Find A’s solo time: A and B together can finish a piece of work in 12 days, while B alone can do it in 30 days. In how many days can A alone complete the entire work?
Correct Answer: 20 days
Introduction / Context: We are given the combined time and one individual time. Subtract B’s rate from the joint rate to get A’s rate, then invert to obtain A’s solo time to finish the full work.
Given Data / Assumptions:
- Together time (A + B) = 12 days ⇒ joint rate = 1/12.
- B alone time = 30 days ⇒ B’s rate = 1/30.

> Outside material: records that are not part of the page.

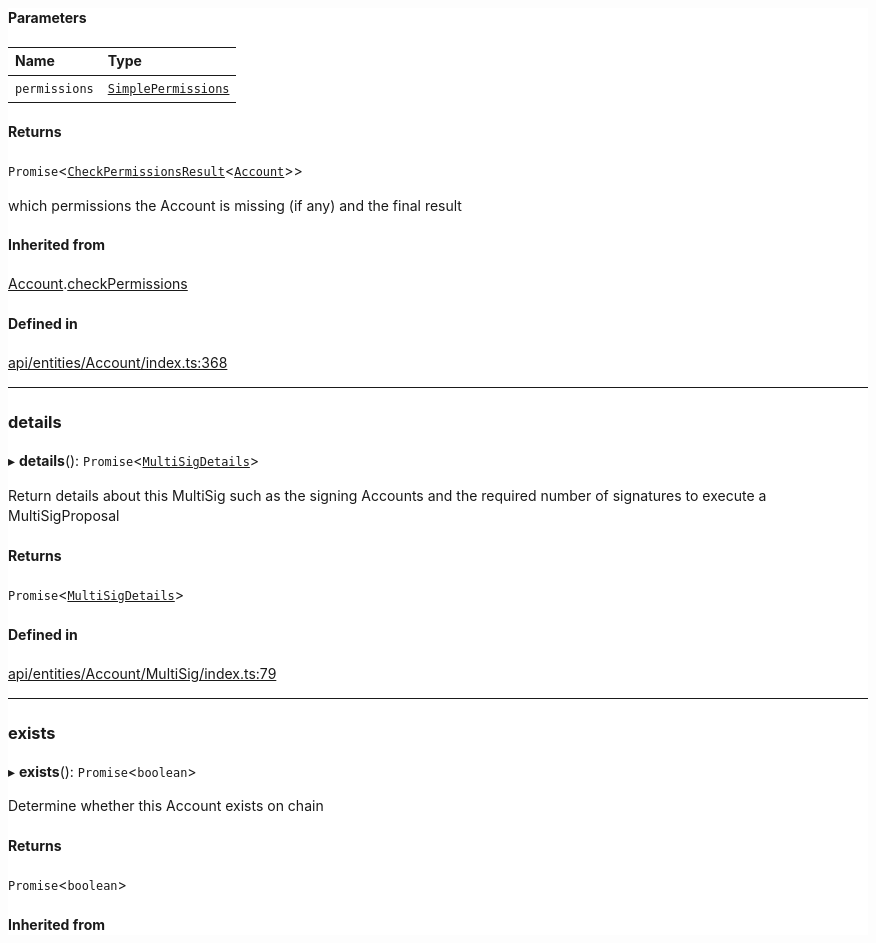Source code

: #### Parameters

| Name | Type |
| :------ | :------ |
| `permissions` | [`SimplePermissions`](../../../../../interfaces/API/Entities/Types/SimplePermissions/SimplePermissions.md) |

#### Returns

`Promise`\<[`CheckPermissionsResult`](../../../../../interfaces/API/Entities/Types/CheckPermissionsResult/CheckPermissionsResult.md)\<[`Account`](../../../../../enums/API/Entities/Types/SignerType/SignerType.md#account)\>\>

which permissions the Account is missing (if any) and the final result

#### Inherited from

[Account](../Account.md).[checkPermissions](../Account.md#checkpermissions)

#### Defined in

[api/entities/Account/index.ts:368](https://github.com/PolymeshAssociation/polymesh-sdk/blob/0dbd0ebd0/src/api/entities/Account/index.ts#L368)

___

### details

▸ **details**(): `Promise`\<[`MultiSigDetails`](../../../../../interfaces/API/Entities/Account/MultiSig/Types/MultiSigDetails/MultiSigDetails.md)\>

Return details about this MultiSig such as the signing Accounts and the required number of signatures to execute a MultiSigProposal

#### Returns

`Promise`\<[`MultiSigDetails`](../../../../../interfaces/API/Entities/Account/MultiSig/Types/MultiSigDetails/MultiSigDetails.md)\>

#### Defined in

[api/entities/Account/MultiSig/index.ts:79](https://github.com/PolymeshAssociation/polymesh-sdk/blob/0dbd0ebd0/src/api/entities/Account/MultiSig/index.ts#L79)

___

### exists

▸ **exists**(): `Promise`\<`boolean`\>

Determine whether this Account exists on chain

#### Returns

`Promise`\<`boolean`\>

#### Inherited from
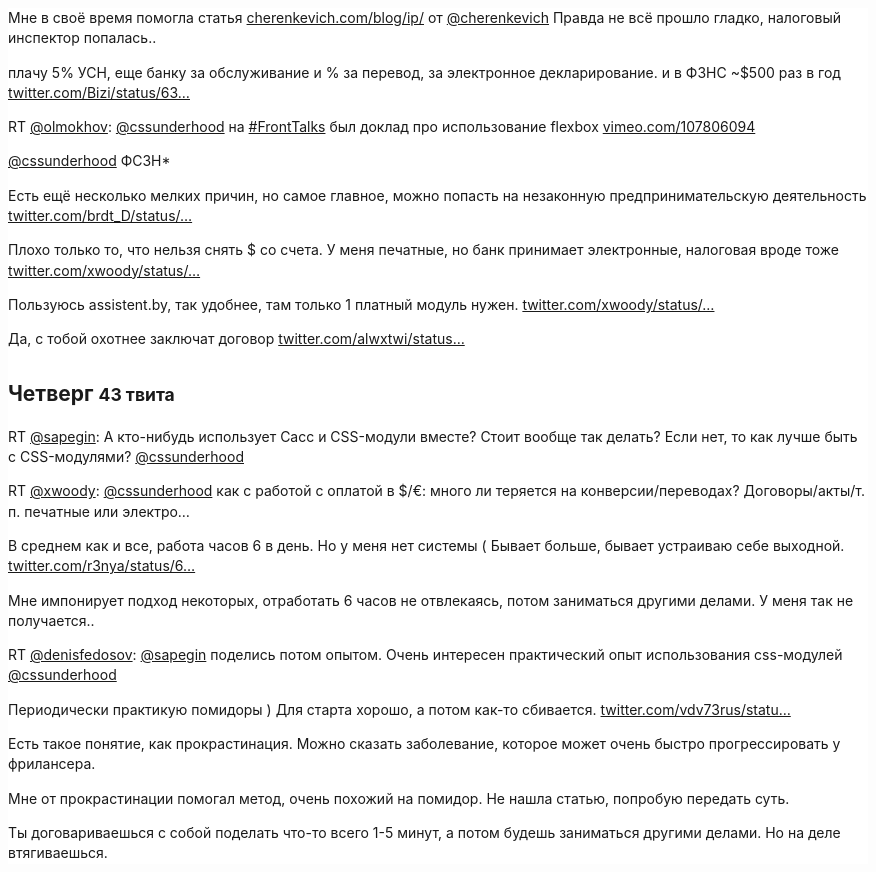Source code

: Мне в своё время помогла статья <a href="http://t.co/Po17uyfIGr">cherenkevich.com/blog/ip/</a> от <a href="https://twitter.com/cherenkevich" title="Aleksey Cherenkevich">@cherenkevich</a> Правда не всё прошло гладко, налоговый инспектор попалась..

плачу 5% УСН, еще банку за обслуживание и % за перевод, за электронное декларирование. и в ФЗНС ~$500 раз в год <a href="https://t.co/1K30hHyvZJ">twitter.com/Bizi/status/63…</a>

RT <a href="https://twitter.com/olmokhov" title="Олег Мохов">@olmokhov</a>: <a href="https://twitter.com/cssunderhood" title="Верстальщик">@cssunderhood</a> на <a href="https://twitter.com/search?q=%23FrontTalks">#FrontTalks</a> был доклад про использование flexbox <a href="https://t.co/2db41XwigH">vimeo.com/107806094</a>

<a href="https://twitter.com/cssunderhood" title="Верстальщик">@cssunderhood</a> ФСЗН*

Есть ещё несколько мелких причин, но самое главное, можно попасть на незаконную предпринимательскую деятельность <a href="https://t.co/D4vYYvPlId">twitter.com/brdt_D/status/…</a>

Плохо только то, что нельзя снять $ со счета. У меня печатные, но банк принимает электронные, налоговая вроде тоже  <a href="https://t.co/SXmMGDwAKJ">twitter.com/xwoody/status/…</a>

Пользуюсь assistent.by, так удобнее, там только 1 платный модуль нужен. <a href="https://t.co/Z98BP1wLOu">twitter.com/xwoody/status/…</a>

Да, с тобой охотнее заключат договор <a href="https://t.co/d3NbrHdDrI">twitter.com/alwxtwi/status…</a>

## Четверг <small>43 твита</small>

RT <a href="https://twitter.com/sapegin" title="Artem Sapegin">@sapegin</a>: А кто-нибудь использует Сасс и CSS-модули вместе? Стоит вообще так делать? Если нет, то как лучше быть с CSS-модулями? <a href="https://twitter.com/cssunderhood" title="Верстальщик">@cssunderhood</a>

RT <a href="https://twitter.com/xwoody" title="Aleks Hudochenkov">@xwoody</a>: <a href="https://twitter.com/cssunderhood" title="Верстальщик">@cssunderhood</a> как с работой с оплатой в $/€: много ли теряется на конверсии/переводах? Договоры/акты/т. п. печатные или электро…

В среднем как и все, работа часов 6 в день. Но у меня нет системы ( Бывает больше, бывает устраиваю себе выходной. <a href="https://t.co/5WAr1uAkOv">twitter.com/r3nya/status/6…</a>

Мне импонирует подход некоторых, отработать 6 часов не отвлекаясь, потом заниматься другими делами. У меня так не получается..

RT <a href="https://twitter.com/denisfedosov" title="Denis FL">@denisfedosov</a>: <a href="https://twitter.com/sapegin" title="Artem Sapegin">@sapegin</a> поделись потом опытом. Очень интересен практический опыт использования css-модулей <a href="https://twitter.com/cssunderhood" title="Верстальщик">@cssunderhood</a>

Периодически практикую помидоры ) Для старта хорошо, а потом как-то сбивается. <a href="https://t.co/qJ9VVG7J88">twitter.com/vdv73rus/statu…</a>

Есть такое понятие, как прокрастинация. Можно сказать заболевание, которое может очень быстро прогрессировать у фрилансера.

Мне от прокрастинации помогал метод, очень похожий на помидор. Не нашла статью, попробую передать суть.

Ты договариваешься с собой поделать что-то всего 1-5 минут, а потом будешь заниматься другими делами. Но на деле втягиваешься.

- Work is uniform; total work = 1 job.
Concept / Approach: A’s rate = (joint rate − B’s rate). A’s time = 1 / (A’s rate).
Step-by-Step Solution: Joint rate = 1/12; B’s rate = 1/30. A’s rate = 1/12 − 1/30 = (5 − 2)/60 = 3/60 = 1/20. Hence, A’s time = 20 days.
Verification / Alternative check: Combined check: 1/20 + 1/30 = (3 + 2)/60 = 5/60 = 1/12, which is consistent with the given joint time.
Why Other Options Are Wrong: 15, 18, 25 days do not satisfy the rate equation when combined with 30 days for B.
Common Pitfalls: Averaging 12 and 30 to estimate A’s time. The correct method is to use rates and subtraction.
Final Answer: 20 days